HMRC Letter UK

Certificate of Tax Position

The Chartered Institute of Taxation (CIOT) published an update for the team, which provides information about Her Majesty Queen Elizabeth’s Revenue and Customs (HMRC) letter. This guidance helps members to respond appropriately if a client has received the document.
We have shared the update with the HMRC before publishing to ensure every detail is accurate.

The Framework

Over the years, HMRC has been practicing the action of reaching out to UK individuals who have either a foreign income, gain, or assets. The HMRC receives information from the foreign tax authorities under the AEOI, Automatic Exchange of Information. Gathering the data from AEOI, they send letters to UK residents who have an overseas income. HMRC also takes extra risk assessment before sending the documents.
The most recent letter sent was in the Common Reporting Standard, by the HMRC’S risk and Intelligence Service, Offshore.

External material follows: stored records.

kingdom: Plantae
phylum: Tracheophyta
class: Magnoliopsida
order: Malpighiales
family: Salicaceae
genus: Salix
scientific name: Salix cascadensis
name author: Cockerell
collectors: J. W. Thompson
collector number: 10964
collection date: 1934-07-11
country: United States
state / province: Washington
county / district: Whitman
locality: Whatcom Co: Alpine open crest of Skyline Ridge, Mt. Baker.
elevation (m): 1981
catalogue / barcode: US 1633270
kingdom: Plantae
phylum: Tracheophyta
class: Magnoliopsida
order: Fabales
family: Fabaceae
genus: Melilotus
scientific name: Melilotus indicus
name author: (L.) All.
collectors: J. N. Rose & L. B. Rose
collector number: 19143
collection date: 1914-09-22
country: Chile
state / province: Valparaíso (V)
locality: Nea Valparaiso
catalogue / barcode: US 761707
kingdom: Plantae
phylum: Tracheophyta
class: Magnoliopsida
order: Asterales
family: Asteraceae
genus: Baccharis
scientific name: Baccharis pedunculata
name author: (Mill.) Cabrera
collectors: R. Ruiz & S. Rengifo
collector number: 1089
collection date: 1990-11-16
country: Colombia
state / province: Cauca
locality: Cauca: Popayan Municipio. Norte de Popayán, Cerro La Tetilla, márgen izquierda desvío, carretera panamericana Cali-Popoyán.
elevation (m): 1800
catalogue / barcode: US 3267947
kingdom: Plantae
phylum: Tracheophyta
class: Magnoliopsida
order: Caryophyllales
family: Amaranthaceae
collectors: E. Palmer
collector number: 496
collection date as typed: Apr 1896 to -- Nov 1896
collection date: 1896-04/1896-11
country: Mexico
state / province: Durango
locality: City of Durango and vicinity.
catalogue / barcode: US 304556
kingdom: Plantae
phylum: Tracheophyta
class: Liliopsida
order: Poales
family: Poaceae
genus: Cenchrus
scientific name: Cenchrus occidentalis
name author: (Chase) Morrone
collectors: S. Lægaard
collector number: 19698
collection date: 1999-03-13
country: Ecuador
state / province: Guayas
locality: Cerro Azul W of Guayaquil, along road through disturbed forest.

certification of tax position

What does the letter say?

The document is sent by HMRC to inform the UK individual; regarding their foreign matter.
HMRC uses standard content and starts by notifying the UK individual that the HMRC has received data that indicates that they have received international income or gains, which are subject to the UK tax.
The letter advises a UK resident on the following:

  • It is an individual’s responsibility to inform the HMRC regarding their UK tax accountabilities on their income and gains from anywhere across the globe.
  • To reassure each individual has checked and declared all their UK tax liabilities.
  • To seek professional advice if an individual is not sure they have disclosed all their foreign income and gains.
  • Moreover, a copy of the letter is also sent to a tax agent if one has.
    There is a form attached to the letter, “Certificate of tax position,” which helps them to keep track of responsive cases. Hence, it is simpler to shortlist and follow-up with unresponsive matters. Individuals receiving this letter are given a period of 30-days to respond, along with filling the form that informs if they have any other additional tax accountabilities to disclose or not.

What to do if a client receives this letter?

  1. Check the status
    HMRC is writing this letter to inform them that they are aware the individual has a foreign income or gains. They are not stating that the text return is certainly incorrect, but the HMRC does a thorough assessment before sending the letter.
    Therefore, it is necessary to check the individual’s tax affairs are correct and settled to the best of their knowledge.
  2. Respond to the letter
    Whether there is anything to disclose or not, do respond to the letter within the given period.
    If the declaration is required:
    The tax agent should consider the taxpayer’s circumstances and then advise to use the right channel for the disclosure.
    The letter states the disclosure to be made through the Worldwide Disclosure Facility (WDF), though HMRC cannot constrain on which method to use, as WDF may not be the most relevant method in this taxpayer’s case. Therefore, they can opt-in for Code of Practice 9 (COP9) in the Contractual Disclosure Facility.

A member of the Chartered Institute of Taxation should not perform professional work which they are not qualified to carry out unless they obtain assistance from a senior qualified specialist.
Hence, if the agent is not sure about the matter, they should too seek advice from a professional.
If the declaration is not required:
The receiver should respond to the HMRC by writing an explanatory letter in this situation too. It is necessary because responding is better than ignoring. If the HMRC receives no-response, they are going to follow-up on the matter, which will attract more remarks.

If you are unable to respond within a given period, contact HMRC and request to extend the duration of submission.

  1. Consider the Certificate of Tax Position
    It is necessary to think through this before signing and submitting the Certificate of Tax Position form.
    There is two main significant difference in this form:
    The individual has no legal obligation to fill out this form and submit it to the HMRC.
    The period covered in the Certificate of Tax Position form does not limit to a particular tax year; it applies to all the tax years.
    Upon rectifying, if the tax affairs of an individual are correct, they do not have to make a declaration.
    If there is a need for a declaration, the individual can choose not to fill out the form and inform the HMRC through a letter. They could state the changes are made via WDF or COP9.
    As HMRC is in agreement with AEOI, they are constantly updated with the data of a UK person’s foreign affairs. Therefore, the letters are sent in a batch with fixed interims. Individuals and members should be aware that this practice will continue in the future too.